There is a certain correlation between the infection rate of HR-HPV and age, and the results of this study showed that the infection rate of women under 20 years old was 21.55%, and the infection rate gradually decreased with the increase of age, and the infection rate was the lowest in women aged 31–40 years old (15.46%), and it began to gradually increase in women older than 40 years old, and the highest in women older than 60 years old (31.73%). The infection rate is characterized by a “U” shaped distribution in relation to age. Some studies have pointed out that there is a U” curve between HPV infection and age [13, 31, 39], the infection rate is higher in the age groups of ≤ 20 and > 60 years old, which is consistent with the findings of the present study.The higher rate of HPV infection in women under 20 years old may be related to the fact that women have sexual intercourse at an early age, do not have a strong sense of sexual protection, and do not have a regular sexual partner. The highest rate of HPV infection in women over 60 years old may be related to endocrine changes and decreasing of immune function due to ageing, and on the other hand related to the lack of strong sexual protection measures for older women, which leads to easier infection of HPV. Therefore, it is necessary to strengthen the education of sexual safety measures, HPV infection and cervical cancer related knowledge popularization in the group of women over 60 years old, and increase HPV testing and cervical cancer screening.

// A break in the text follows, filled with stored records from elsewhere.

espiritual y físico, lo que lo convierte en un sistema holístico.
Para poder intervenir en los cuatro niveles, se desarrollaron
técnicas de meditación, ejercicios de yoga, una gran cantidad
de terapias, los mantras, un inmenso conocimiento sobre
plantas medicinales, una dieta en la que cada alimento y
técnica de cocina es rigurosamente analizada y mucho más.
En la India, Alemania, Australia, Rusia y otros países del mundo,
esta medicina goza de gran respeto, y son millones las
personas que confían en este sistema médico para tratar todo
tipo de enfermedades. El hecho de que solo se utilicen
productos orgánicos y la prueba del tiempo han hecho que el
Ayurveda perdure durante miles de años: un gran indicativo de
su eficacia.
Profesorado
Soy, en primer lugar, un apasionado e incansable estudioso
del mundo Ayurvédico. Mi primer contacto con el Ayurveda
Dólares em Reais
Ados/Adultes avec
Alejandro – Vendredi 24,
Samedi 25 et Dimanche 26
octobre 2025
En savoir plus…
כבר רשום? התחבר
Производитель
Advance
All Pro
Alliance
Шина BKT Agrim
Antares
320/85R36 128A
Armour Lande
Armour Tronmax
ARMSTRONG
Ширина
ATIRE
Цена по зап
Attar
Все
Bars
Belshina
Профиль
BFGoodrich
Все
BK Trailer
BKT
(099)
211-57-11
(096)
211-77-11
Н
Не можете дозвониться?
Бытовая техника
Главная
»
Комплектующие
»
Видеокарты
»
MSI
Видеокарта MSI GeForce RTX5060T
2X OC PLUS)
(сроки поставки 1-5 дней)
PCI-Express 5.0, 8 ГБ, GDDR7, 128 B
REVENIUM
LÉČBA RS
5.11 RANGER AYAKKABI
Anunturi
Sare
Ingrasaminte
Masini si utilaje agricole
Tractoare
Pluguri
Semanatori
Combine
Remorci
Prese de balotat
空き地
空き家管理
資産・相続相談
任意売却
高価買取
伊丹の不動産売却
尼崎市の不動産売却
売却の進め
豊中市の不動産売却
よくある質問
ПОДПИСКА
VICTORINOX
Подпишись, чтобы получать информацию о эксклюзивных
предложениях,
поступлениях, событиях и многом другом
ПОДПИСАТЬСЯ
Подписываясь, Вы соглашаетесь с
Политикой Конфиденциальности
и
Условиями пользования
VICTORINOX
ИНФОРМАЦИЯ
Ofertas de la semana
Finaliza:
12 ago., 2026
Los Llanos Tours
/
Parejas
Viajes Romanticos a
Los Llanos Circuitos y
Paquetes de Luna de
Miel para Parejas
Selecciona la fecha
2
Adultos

The five most common HR-HPV genotypes in Jingzhou area are HPV52, HPV58, HPV16, HPV68 and HPV51. The current 9-valent HPV vaccine includes seven high-risk types, including HPV 16, 18, 31, 33, 45, 52 and 58, which can cover the three most common HR-HPV genotypes in Jingzhou area, but fails to cover the infection rate of HPV 68 and 51, indicating that the current 9-valent vaccine cannot play a fully effective role in protecting women with HR-HPV in Jingzhou. There is a need for more vaccines covering more HR-HPV genotypes to be listed on the market, or even the development of a combination vaccine for HPV genotypes in each region, which will provide more accurate protection in the region.

To summarize, HR-HPV infections in Jingzhou area are mainly single infections, and common genotypes include HPV52, 58, 16, 68, 51, etc. The 9-valent HPV vaccine currently on the market is able to cover the three most common HR-HPV genotypes, and women of appropriate age should receive 9-valent vaccine as much as possible in order to play a better immune protection role. The study focused on strengthening interventions for women under 20 and over 60 years of age, publicizing HPV infection and cervical cancer, and screening for HR-HPV infection. Our study is the first largescale sample study in Jingzhou area, which retrospectively analyzed the results of HR-HPV infection screening of more than 50,000 women in Jingzhou area, and was able to more realistically reflect the prevalence of HR-HPV infections and genotypes in Jingzhou area, which can help to provide effective references for the development of prevention and control strategies, such as vaccination, HPV genotypes testing, and cervical cancer screening.

Conclusion

This study analyzed the prevalence of HR-HPV among women between 14 and 90 years old from 2018 to 2022 in Jingzhou area, central of China. The age-specifc prevalence of HR-HPV infection presents a “U” curve, suggesting the importance of HPV testing among younger women (≤ 20 years old) and the necessity of cervical cancer screening among older women (> 60 years old). This results will provide helpful information for precision screening of the cervical cancer and HPV vaccination in women in Jingzhou area.